■ WHAT THIS TASK INVOLVES ■
Search the material for "nemt" and show all lines that contain it.

------------

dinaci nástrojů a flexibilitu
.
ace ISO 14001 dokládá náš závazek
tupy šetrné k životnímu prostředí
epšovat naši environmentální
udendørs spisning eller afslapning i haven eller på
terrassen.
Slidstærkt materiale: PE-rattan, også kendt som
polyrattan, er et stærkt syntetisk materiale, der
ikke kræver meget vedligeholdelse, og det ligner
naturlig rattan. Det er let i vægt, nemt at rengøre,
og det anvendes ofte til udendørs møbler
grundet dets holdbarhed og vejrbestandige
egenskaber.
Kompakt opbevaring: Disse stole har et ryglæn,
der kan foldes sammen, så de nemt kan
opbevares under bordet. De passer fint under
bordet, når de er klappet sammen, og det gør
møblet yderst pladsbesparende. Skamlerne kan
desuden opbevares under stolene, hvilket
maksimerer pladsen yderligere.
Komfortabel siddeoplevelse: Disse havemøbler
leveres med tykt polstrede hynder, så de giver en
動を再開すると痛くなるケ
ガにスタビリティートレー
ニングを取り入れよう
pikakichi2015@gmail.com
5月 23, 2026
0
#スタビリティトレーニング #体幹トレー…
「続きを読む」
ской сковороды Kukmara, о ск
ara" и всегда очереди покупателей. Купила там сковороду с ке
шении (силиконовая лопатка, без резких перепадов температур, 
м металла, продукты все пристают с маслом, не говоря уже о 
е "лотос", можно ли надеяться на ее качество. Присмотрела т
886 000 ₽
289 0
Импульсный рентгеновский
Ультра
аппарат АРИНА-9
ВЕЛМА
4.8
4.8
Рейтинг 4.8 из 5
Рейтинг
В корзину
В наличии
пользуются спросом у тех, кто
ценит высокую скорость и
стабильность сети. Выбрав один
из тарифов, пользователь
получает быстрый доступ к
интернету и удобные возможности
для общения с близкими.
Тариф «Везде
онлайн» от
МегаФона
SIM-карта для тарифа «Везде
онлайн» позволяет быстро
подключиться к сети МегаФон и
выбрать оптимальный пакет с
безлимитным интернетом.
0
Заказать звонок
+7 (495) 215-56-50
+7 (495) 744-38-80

------------

■ OUTPUT OF THE EXERCISE ■
naturlig rattan. Det er let i vægt, nemt at rengøre,
der kan foldes sammen, så de nemt kan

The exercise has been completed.